Segundo Lopes (1999), a organização do conhecimento em disciplinas escolares já modifica o conhecimento científico, reafirmando um processo diferente de constituição. Para Chervel (1990, p. 180), os conteúdos de uma disciplina "são concebidos como uma entidade sui generis, próprios da classe escolar, independentes, numa certa medida de toda realidade exterior à escola", não podendo ser confundida com vulgarizações ou simples adaptações das ciências de referência.

Esses conhecimentos escolares podem, assim, ser reconhecidos em livros didáticos por meio de traços morfológicos e estilísticos, conforme proposto por Forquin (1992, p. 34), como: predominância de valores de apresentação, a preocupação da progressividade, a importância atribuída à divisão formal, comentários explicativos, técnicas de condensação, espaço para questões e exercícios, entre outros. Nesse caso, os livros podem ser considerados como importantes veículos de consolidação e difusão de uma disciplina, indicando períodos de estabilidade.

A História das Disciplinas Escolares entende os livros didáticos como prescrições e pensamentos pedagógicos (TAKEUCHI, 2017), com os seus conteúdos, sequência de capítulos e propostas de exercícios estabilizados. O conjunto de livros didáticos de um determinado período que abordam praticamente os mesmos conhecimentos, capítulos, terminologias, conceitos e tipos de exercícios é o que Chervel (1990) denomina de vulgata. Para Chervel, é tarefa do historiador de uma disciplina descrever e analisar a vulgata, pois a constituição de uma disciplina também está permeada por momentos de estabilidade e mudança, seja pela reorganização escolar, alteração do público, método de ensino ou reformas de ensino. Sobre essa última, uma questão importante refere-se aos seus impactos, de modo particular, as implicações em mudança de público, de material didático e de organização curricular (PINTO, 2014).

Algumas pesquisas como aquelas realizadas por Santos (2013; 2017), Santos e Selles (2014a; 2014b), Spiguel (2013) e Torres (2011) utilizaram livros didáticos como fonte documental para responder questões sobre a constituição da disciplina escolar História Natural e também consideraram as trajetórias profissionais de seus autores, cruzando informações com a legislação educacional da época em estudo, observando as permanências e transformações prescritas para as disciplinas escolares com as informações localizadas nos frontispícios, prefácios, sumários e introduções, conforme sugerido por Choppin (2004).

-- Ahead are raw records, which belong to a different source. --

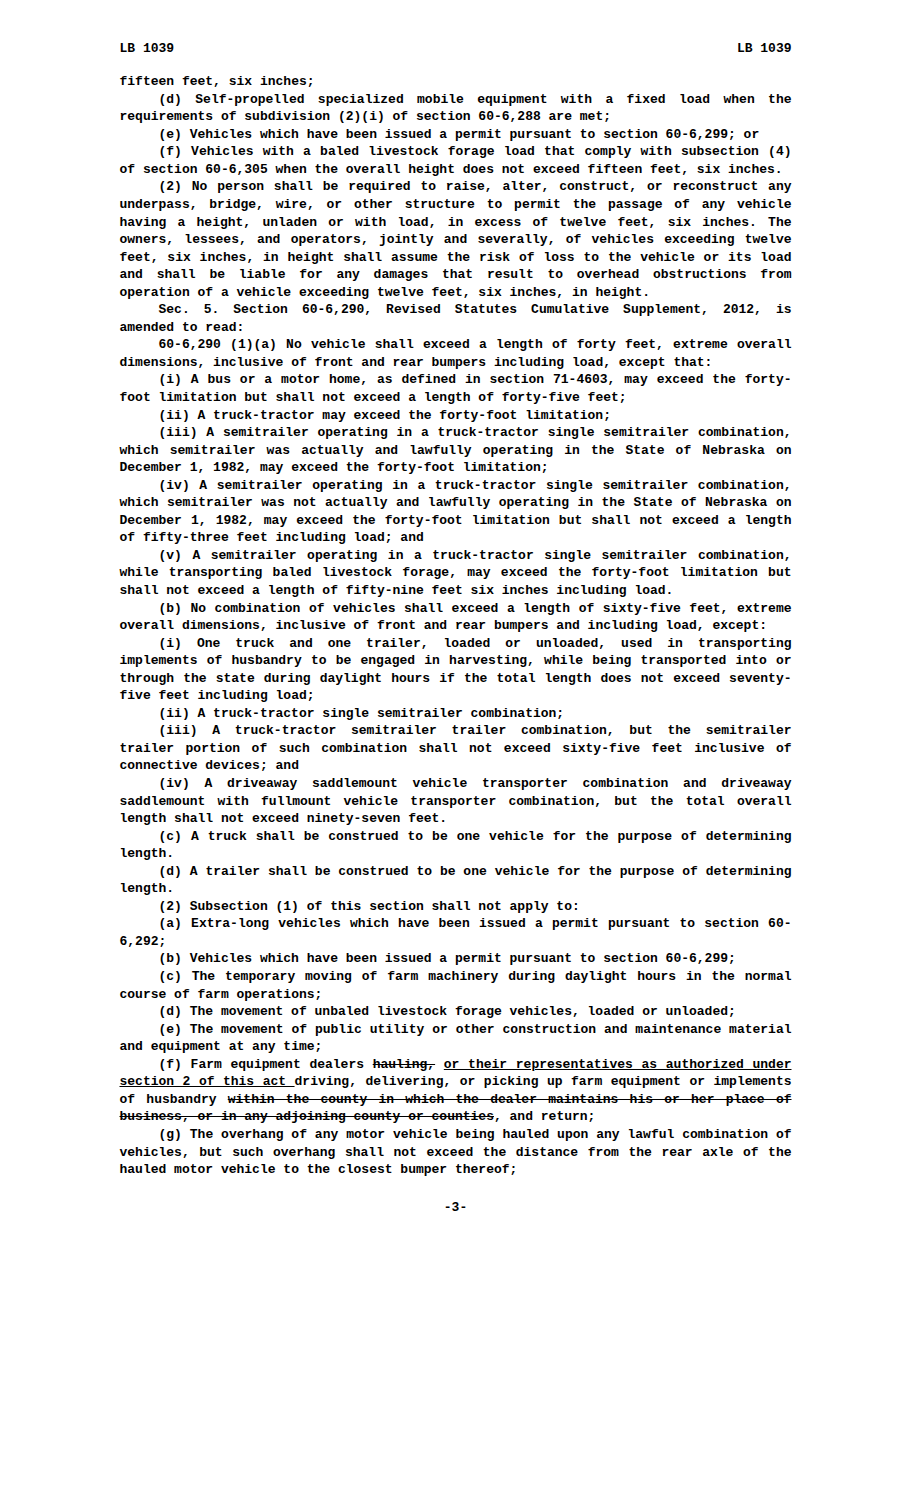LB 1039 LB 1039
fifteen feet, six inches;
(d) Self-propelled specialized mobile equipment with a fixed load when the requirements of subdivision (2)(i) of section 60-6,288 are met;
(e) Vehicles which have been issued a permit pursuant to section 60-6,299; or
(f) Vehicles with a baled livestock forage load that comply with subsection (4) of section 60-6,305 when the overall height does not exceed fifteen feet, six inches.
(2) No person shall be required to raise, alter, construct, or reconstruct any underpass, bridge, wire, or other structure to permit the passage of any vehicle having a height, unladen or with load, in excess of twelve feet, six inches. The owners, lessees, and operators, jointly and severally, of vehicles exceeding twelve feet, six inches, in height shall assume the risk of loss to the vehicle or its load and shall be liable for any damages that result to overhead obstructions from operation of a vehicle exceeding twelve feet, six inches, in height.
Sec. 5. Section 60-6,290, Revised Statutes Cumulative Supplement, 2012, is amended to read:
60-6,290 (1)(a) No vehicle shall exceed a length of forty feet, extreme overall dimensions, inclusive of front and rear bumpers including load, except that:
(i) A bus or a motor home, as defined in section 71-4603, may exceed the forty-foot limitation but shall not exceed a length of forty-five feet;
(ii) A truck-tractor may exceed the forty-foot limitation;
(iii) A semitrailer operating in a truck-tractor single semitrailer combination, which semitrailer was actually and lawfully operating in the State of Nebraska on December 1, 1982, may exceed the forty-foot limitation;
(iv) A semitrailer operating in a truck-tractor single semitrailer combination, which semitrailer was not actually and lawfully operating in the State of Nebraska on December 1, 1982, may exceed the forty-foot limitation but shall not exceed a length of fifty-three feet including load; and
(v) A semitrailer operating in a truck-tractor single semitrailer combination, while transporting baled livestock forage, may exceed the forty-foot limitation but shall not exceed a length of fifty-nine feet six inches including load.
(b) No combination of vehicles shall exceed a length of sixty-five feet, extreme overall dimensions, inclusive of front and rear bumpers and including load, except:
(i) One truck and one trailer, loaded or unloaded, used in transporting implements of husbandry to be engaged in harvesting, while being transported into or through the state during daylight hours if the total length does not exceed seventy-five feet including load;
(ii) A truck-tractor single semitrailer combination;
(iii) A truck-tractor semitrailer trailer combination, but the semitrailer trailer portion of such combination shall not exceed sixty-five feet inclusive of connective devices; and
(iv) A driveaway saddlemount vehicle transporter combination and driveaway saddlemount with fullmount vehicle transporter combination, but the total overall length shall not exceed ninety-seven feet.
(c) A truck shall be construed to be one vehicle for the purpose of determining length.
(d) A trailer shall be construed to be one vehicle for the purpose of determining length.
(2) Subsection (1) of this section shall not apply to:
(a) Extra-long vehicles which have been issued a permit pursuant to section 60-6,292;
(b) Vehicles which have been issued a permit pursuant to section 60-6,299;
(c) The temporary moving of farm machinery during daylight hours in the normal course of farm operations;
(d) The movement of unbaled livestock forage vehicles, loaded or unloaded;
(e) The movement of public utility or other construction and maintenance material and equipment at any time;
(f) Farm equipment dealers hauling, or their representatives as authorized under section 2 of this act driving, delivering, or picking up farm equipment or implements of husbandry within the county in which the dealer maintains his or her place of business, or in any adjoining county or counties, and return;
(g) The overhang of any motor vehicle being hauled upon any lawful combination of vehicles, but such overhang shall not exceed the distance from the rear axle of the hauled motor vehicle to the closest bumper thereof;
-3-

Para Goodson (1995), o currículo prescrito revela sua dimensão oficial a partir de programas de ensino, livros didáticos e materiais que servem como uma diretriz a ser seguida, tendendo a estabilizar e servir de guia para cada disciplina, constituindo-se como o resultado de enfrentamentos e negociações de grupos sociais.

O livro didático, como exemplo, aborda conteúdos selecionados com fins pedagógicos, mas que não está isento de debates e disputas entre os diversos grupos sociais (OLIVEIRA, 2017).

[...] os livros didáticos são o resultado de jogo de forças, para qual concorrem o poder estatal, o mercado editorial, as finalidades sociais da escola, os interesses dos professores e das famílias, grupos de poder defensores de ideologias particularistas etc. Esse entorno político, portanto, não define a partir de uma vontade arbitrária o que deveria ser o conteúdo dos livros didáticos, mas a partir de uma amálgama de forças contraditórias (OLIVEIRA, 2017, p. 13).

Os livros didáticos podem representar as diferentes escolhas de conteúdos elaboradas pela comunidade disciplinar de ensino de Biologia, assumindo as expressões dos currículos, conflitos e histórias dos atores sociais envolvidos na sua constituição (VASCONCELOS; GOMES, 2013).

Segundo Ferreira e Selles (2004), ao longo da História da Educação no Brasil, os livros didáticos têm se apresentado como um importante mecanismo de seleção e de organização dos conteúdos e práticas pedagógicas, produzindo um testemunho visível e público dos diversos embates travados entre os grupos ligados às ciências de referência e grupos acadêmicos e autoridades educacionais.